### DIRECTIVE
The material below contains a line with "book stack: none" and a line with "decorative bowl: none". Copy exactly those two lines and all lines between them.

### EXTRACTED MATERIAL
+-------+

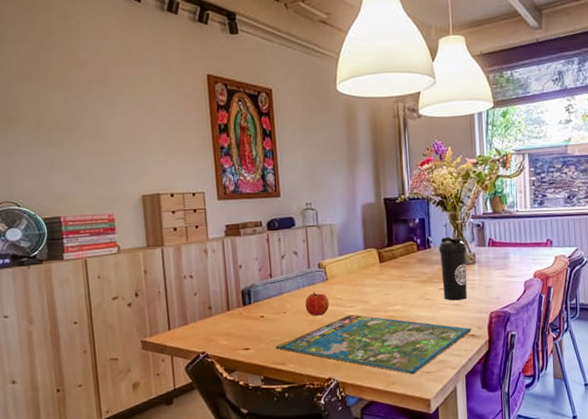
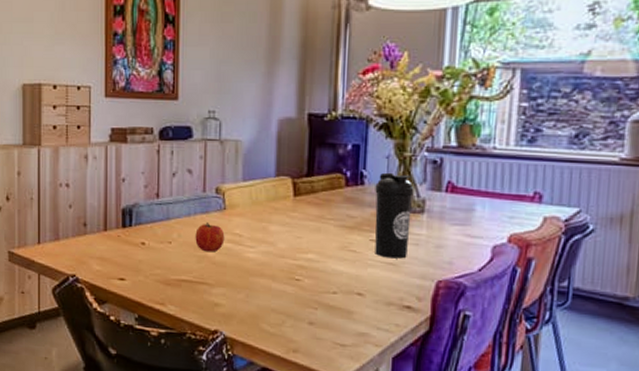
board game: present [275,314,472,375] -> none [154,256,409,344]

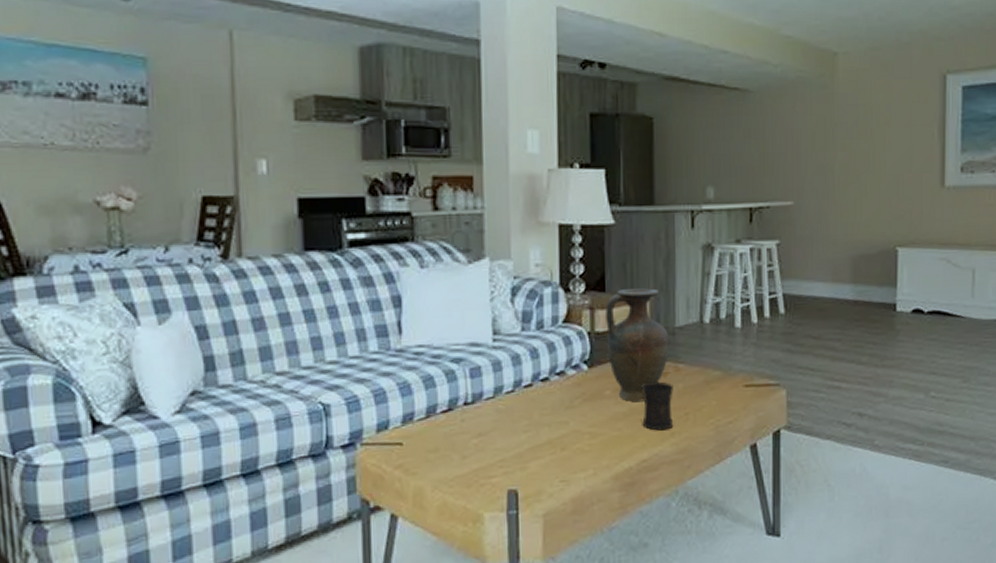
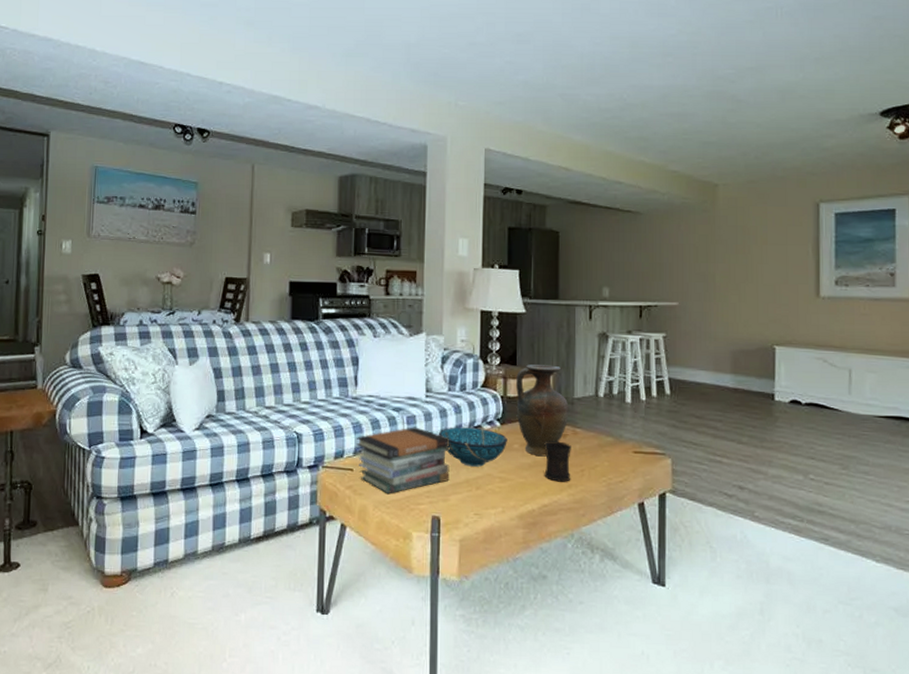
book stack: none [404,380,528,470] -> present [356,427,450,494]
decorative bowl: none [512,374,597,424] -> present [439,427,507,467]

+-------+

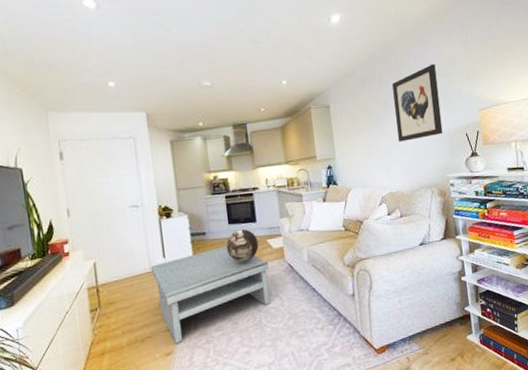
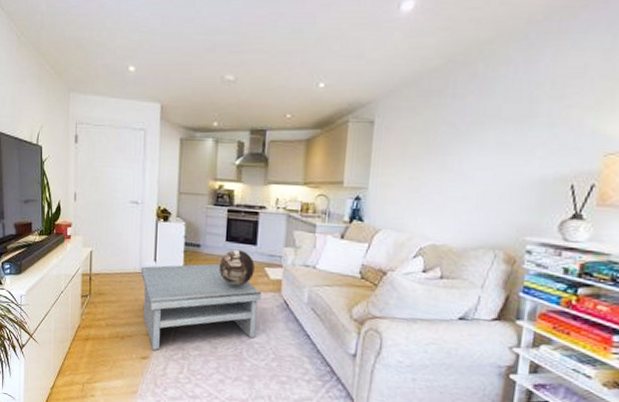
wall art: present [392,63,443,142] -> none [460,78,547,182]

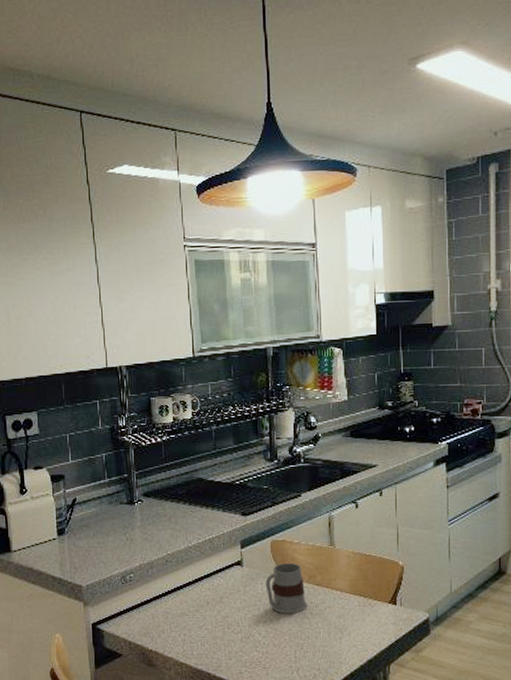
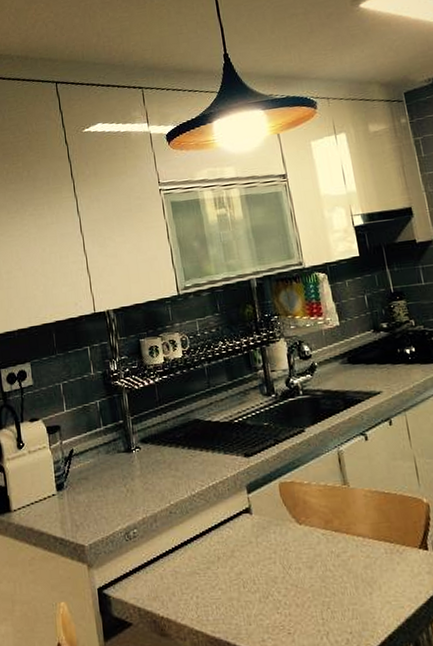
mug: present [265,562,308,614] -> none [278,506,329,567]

+-------+

### TASK RESULT
book stack: none [404,380,528,470] -> present [356,427,450,494]
decorative bowl: none [512,374,597,424] -> present [439,427,507,467]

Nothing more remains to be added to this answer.